FBI increases reward for UnitedHealthcare CEO's killer to $50,000
Published in News & Features
MINNEAPOLIS — As the manhunt for the masked man who executed UnitedHealthcare CEO Brian Thompson on a New York City sidewalk entered its fourth day on Saturday, the FBI upped a reward for tips on the identity of the killer to $50,000.
No new breakthroughs in the search have been announced since Friday evening, when law enforcement officers discovered the suspected killer’s backpack in Central Park.
According to the New York Post, Mayor Eric Adams told reporters at a police holiday party on Saturday that the “net is tightening.”
Authorities believe the person wanted in Wednesday’s shooting has left the city on a bus. Thompson, who was gunned down outside a Hilton in midtown Manhattan, was in New York to attend an investors’ conference for UHC’s parent company, UnitedHealth Group, a health insurer and the nation’s fourth largest company with headquarters in Minnetonka.
Investigators have relied on the web of video cameras spread out throughout New York City to locate Thompson’s suspected killer. Officials say the gunman arrived in New York on Nov. 24 on a bus that originated in Atlanta. Video footage captured the man briefly removing his mask while checking into an Upper West Side hostel and purchasing a water bottle and snacks at a Starbucks on the morning of the shooting.
After shooting Thompson, the suspect sailed off into Central Park on a bike.
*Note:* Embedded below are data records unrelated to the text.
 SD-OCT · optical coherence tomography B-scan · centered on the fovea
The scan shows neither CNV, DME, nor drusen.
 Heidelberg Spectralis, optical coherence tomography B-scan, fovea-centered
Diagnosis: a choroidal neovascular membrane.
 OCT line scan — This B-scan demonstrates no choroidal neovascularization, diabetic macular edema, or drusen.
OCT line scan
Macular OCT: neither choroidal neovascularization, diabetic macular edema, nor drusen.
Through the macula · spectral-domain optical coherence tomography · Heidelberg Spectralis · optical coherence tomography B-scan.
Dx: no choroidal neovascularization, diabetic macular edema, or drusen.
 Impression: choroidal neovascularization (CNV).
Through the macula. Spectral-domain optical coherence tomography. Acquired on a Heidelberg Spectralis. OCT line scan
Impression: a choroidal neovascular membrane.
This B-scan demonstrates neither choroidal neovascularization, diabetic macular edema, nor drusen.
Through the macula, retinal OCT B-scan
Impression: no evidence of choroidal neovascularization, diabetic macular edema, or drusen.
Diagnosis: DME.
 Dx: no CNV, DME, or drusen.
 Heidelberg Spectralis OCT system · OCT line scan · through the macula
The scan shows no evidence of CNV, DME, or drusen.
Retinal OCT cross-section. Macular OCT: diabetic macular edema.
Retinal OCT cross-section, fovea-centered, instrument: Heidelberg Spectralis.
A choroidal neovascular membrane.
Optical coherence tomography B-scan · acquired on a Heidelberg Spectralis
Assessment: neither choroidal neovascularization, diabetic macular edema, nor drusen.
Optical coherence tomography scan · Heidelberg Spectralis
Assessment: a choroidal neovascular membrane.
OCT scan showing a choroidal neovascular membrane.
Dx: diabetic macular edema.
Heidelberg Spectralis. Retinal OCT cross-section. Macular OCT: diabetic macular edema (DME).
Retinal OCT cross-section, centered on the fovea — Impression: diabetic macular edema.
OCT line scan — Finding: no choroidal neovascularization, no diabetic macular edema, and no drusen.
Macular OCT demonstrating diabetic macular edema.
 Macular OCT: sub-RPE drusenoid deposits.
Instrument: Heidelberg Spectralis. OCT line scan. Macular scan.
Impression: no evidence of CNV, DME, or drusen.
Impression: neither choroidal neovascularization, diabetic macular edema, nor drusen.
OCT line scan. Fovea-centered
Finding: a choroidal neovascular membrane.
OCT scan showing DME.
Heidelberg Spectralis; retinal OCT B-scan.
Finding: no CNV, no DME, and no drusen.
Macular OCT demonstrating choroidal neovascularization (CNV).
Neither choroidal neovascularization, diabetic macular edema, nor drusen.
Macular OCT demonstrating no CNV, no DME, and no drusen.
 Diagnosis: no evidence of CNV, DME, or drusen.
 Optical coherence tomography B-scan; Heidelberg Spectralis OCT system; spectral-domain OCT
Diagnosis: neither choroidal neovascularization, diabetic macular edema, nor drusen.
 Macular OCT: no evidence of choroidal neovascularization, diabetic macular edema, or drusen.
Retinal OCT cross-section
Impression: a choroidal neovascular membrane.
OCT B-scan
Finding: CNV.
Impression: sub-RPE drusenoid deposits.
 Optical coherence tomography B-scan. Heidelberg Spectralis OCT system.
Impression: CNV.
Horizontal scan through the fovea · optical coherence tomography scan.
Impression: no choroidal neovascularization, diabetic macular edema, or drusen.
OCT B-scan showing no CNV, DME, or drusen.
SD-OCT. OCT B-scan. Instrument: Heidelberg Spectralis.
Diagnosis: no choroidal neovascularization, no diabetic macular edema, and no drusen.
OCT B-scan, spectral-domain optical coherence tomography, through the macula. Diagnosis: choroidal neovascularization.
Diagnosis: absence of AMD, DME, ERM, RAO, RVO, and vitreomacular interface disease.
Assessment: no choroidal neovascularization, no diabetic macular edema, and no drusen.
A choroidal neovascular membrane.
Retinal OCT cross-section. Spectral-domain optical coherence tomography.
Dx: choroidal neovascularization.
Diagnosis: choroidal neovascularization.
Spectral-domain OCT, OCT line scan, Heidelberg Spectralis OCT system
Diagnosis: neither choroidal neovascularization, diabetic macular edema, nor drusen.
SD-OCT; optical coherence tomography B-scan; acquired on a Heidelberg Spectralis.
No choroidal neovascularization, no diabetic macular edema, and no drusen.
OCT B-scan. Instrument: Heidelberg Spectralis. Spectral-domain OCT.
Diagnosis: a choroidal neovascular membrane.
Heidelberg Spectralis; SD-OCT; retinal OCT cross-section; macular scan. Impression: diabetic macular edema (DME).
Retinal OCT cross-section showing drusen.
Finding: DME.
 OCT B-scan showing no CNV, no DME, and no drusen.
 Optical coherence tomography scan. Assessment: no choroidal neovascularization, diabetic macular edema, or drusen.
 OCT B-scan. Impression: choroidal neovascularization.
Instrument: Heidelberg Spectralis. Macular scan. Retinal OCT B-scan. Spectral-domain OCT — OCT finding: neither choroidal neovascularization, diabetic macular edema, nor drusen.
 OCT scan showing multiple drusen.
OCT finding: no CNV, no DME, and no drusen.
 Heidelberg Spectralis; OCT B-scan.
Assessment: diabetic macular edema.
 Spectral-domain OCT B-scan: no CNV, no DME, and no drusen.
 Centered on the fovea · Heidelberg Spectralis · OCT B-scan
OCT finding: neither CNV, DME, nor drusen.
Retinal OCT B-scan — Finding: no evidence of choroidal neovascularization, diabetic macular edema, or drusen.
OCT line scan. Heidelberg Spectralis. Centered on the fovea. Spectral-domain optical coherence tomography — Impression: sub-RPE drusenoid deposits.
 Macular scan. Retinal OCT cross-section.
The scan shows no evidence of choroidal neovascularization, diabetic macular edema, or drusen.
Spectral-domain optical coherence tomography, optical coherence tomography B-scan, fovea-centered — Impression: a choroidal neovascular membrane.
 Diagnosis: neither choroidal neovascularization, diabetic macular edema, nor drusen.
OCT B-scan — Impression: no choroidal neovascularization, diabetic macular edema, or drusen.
Video later tracked him entering a bus station on the northwestern edge of Manhattan.
The cold-blooded shooting of Thompson, a 50-year-old father of two who lived in Maple Grove, drew reactions of shock and outpourings of grief from across the nation, including public officials, colleagues, and Thompson’s own community in the west metro suburbs.
But the killing of the insurance executive, who once led a business unit that has been scrutinized for denying health care claims, has sparked a public debate about the role and power that insurers wield in the American health care system.
In a video address sent to UnitedHealth Group employees on Friday, CEO Andrew Witty called the murder “immeasurably sad” and “profoundly shocking,” and encouraged workers to take time to care for one another.
“I’d like to ask you all to look out for yourselves,” Witty said. “This is a moment where, in among everything else, we’re reminded for the fragility of families, of individuals and the importance that that really represents.”